Latent heat of vaporization/evaporation: It's the amount of heat required for liquid ---> gas phase change of a substance at it's Boiling point.
Not exactly. It's the amount of heat required for liquid ---> gas phase change of a substance at the particular temperature, there is usually and implicitly the substance boiling point. But generally, it is defined for any temperature.
Is it equivalent to only the amount of latent heat of vaporization or is it plus the amount of energy required to raise it's temperature upto it's boiling point.?
Neither, neither. It is between these 2 values.
The latent heat of water evaporation at temperature $T_2 \lt T_1$ (let we take $T_1$ as the boiling point ) is equal to the latent heat of vaporization at temperature $T_1$
plus the heat required to warm up water from $T_2$ to $T_1$
minus the heat released to cool down vapour from $T_1$ to $T_2$.
$$\Delta H_{\mathrm{evap},T_2} = \Delta H_{\mathrm{evap},T_1} + C_\mathrm{p,water}\cdot (T_1 - T_2) + C_\mathrm{p,vapour}\cdot (T_2 - T_1)$$
where $\Delta H$ are molar latent evaporation heats at constant pressure ( called molar enthalpies of evaporation) at respective temperatures,
$C_\mathrm{p}$ are respecive molar heat capacities of water and vapour ( for simplicity considered constant to avoid integrals).
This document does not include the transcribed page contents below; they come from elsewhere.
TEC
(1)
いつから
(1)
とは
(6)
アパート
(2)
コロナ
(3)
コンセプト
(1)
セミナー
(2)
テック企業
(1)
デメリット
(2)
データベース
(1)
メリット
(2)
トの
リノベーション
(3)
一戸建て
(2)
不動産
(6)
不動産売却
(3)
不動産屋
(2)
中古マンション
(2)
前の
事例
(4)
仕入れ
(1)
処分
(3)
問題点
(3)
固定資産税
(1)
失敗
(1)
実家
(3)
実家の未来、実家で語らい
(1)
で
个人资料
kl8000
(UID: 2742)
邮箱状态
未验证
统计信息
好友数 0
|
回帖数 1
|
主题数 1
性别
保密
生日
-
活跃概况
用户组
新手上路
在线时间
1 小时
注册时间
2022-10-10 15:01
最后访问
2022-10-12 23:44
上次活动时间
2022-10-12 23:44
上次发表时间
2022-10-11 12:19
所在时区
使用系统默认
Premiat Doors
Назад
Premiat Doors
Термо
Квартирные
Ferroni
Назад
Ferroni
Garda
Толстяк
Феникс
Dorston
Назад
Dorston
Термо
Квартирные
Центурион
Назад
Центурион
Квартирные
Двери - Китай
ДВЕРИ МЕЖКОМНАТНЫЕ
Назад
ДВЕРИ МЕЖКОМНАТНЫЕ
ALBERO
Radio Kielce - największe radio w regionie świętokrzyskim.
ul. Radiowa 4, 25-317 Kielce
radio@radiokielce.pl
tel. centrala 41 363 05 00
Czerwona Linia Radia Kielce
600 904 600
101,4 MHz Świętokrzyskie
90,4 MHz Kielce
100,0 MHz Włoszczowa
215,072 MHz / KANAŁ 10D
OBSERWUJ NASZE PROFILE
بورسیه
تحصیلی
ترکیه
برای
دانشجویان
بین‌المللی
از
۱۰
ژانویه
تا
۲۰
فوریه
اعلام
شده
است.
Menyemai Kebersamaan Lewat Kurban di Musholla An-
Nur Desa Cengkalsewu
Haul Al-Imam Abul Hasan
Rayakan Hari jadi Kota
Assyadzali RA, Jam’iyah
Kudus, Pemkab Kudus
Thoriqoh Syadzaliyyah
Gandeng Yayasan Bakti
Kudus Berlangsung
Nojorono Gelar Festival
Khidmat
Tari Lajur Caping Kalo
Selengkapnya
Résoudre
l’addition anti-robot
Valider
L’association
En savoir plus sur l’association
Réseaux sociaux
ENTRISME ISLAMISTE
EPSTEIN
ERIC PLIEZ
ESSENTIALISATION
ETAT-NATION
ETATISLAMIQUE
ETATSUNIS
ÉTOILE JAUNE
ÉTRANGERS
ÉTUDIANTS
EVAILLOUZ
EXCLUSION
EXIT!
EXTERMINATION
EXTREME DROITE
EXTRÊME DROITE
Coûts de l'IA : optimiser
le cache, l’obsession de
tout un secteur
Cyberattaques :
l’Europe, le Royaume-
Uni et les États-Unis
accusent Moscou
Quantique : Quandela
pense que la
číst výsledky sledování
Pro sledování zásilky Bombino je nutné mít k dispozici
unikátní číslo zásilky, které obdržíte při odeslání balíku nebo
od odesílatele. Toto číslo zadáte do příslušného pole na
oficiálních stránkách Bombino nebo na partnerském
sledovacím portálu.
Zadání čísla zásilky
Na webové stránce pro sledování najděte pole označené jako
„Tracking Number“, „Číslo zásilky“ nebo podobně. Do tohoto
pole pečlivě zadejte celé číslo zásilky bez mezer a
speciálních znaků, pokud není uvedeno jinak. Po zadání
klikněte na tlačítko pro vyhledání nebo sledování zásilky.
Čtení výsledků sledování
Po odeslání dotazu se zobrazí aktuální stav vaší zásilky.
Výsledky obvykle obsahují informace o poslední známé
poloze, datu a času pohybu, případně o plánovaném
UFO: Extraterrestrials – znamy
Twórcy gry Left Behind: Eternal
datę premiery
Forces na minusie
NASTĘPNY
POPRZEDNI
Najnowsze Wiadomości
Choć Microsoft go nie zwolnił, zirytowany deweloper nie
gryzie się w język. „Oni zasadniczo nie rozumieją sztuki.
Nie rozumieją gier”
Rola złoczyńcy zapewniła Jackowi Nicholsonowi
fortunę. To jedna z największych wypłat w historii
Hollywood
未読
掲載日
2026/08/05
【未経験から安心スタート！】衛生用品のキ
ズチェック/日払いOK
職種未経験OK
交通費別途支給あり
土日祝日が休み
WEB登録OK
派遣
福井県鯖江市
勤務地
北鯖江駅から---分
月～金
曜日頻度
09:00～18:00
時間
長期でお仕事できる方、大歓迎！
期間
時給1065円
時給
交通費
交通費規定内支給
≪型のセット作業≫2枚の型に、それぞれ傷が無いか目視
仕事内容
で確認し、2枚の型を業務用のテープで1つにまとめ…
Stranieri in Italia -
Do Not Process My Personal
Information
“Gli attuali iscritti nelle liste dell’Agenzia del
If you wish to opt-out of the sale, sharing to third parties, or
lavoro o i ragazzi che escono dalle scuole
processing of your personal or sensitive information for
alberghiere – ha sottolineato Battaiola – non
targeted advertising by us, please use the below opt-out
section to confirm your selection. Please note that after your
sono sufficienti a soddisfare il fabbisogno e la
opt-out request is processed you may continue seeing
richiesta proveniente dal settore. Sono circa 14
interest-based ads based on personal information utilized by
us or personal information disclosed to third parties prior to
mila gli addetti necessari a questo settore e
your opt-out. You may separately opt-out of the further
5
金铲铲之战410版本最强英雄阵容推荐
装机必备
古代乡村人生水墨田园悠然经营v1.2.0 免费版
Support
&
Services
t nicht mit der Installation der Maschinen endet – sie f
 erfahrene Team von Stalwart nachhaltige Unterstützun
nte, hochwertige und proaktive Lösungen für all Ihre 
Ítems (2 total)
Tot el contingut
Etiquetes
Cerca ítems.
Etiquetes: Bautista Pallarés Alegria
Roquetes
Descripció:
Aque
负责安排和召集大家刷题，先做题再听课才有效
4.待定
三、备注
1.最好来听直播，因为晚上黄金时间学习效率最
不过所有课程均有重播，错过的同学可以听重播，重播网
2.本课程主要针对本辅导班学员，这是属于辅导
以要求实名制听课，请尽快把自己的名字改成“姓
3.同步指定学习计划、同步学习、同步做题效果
It is application of the Hess' law, which is application of the energy conservation law. It says the energy change depends only on the initial and final state, not on the way how is the final state reached. If it were not so, we could easily construct perpetuum mobile by switching between 2 states by 2 different ways.
So getting A->B directly, or A->C->D->B is equivalent, where
- A is cold water
- B is cold vapour
- C is hot water
- D is hot vapour
Generally, the latent heat of evaporation increases with decreasing temperature, so you need more energy to evaporate water at lower temperature. At water critical temperature near $374 ^{\circ}\mathrm{C}$ the properties of liquid and gaseous water converge to the same values and the latent heat of evaporation converges to zero.
If water at $50^{\circ}\mathrm{C}$ is provided by latent heat of evaporation at $50^{\circ}\mathrm{C}$, then it will evaporate. If water at $50^{\circ}\mathrm{C}$ is provided by latent heat of evaporation at $100^{\circ}\mathrm{C}$, then some water will not evaporate. Because the latent heat of evaporation is bigger at $50^{\circ}\mathrm{C}$, compared to $100^{\circ}\mathrm{C}$.
Technically, it is different question, as evaporation at ambient temperature takes energy from the environment, while you have to supply energy for the boiling.
Note that physicists/chemists prefer to talk about vapour, a gaseous phase of substance, that is not considered as a "permanent" gas. Steam is rather a technical/engineering/everydays term, covering pure water vapour, mixtures of vapour with gases like air, or the same with an aerosol of water or ice particles. See water phase diagram. Water vapour exists even at at mesosphere at altitude near 80 km at temperatures almost $-100^{\circ}\mathrm{C}$. Also, ice can sublimate directly into vapour, without melting.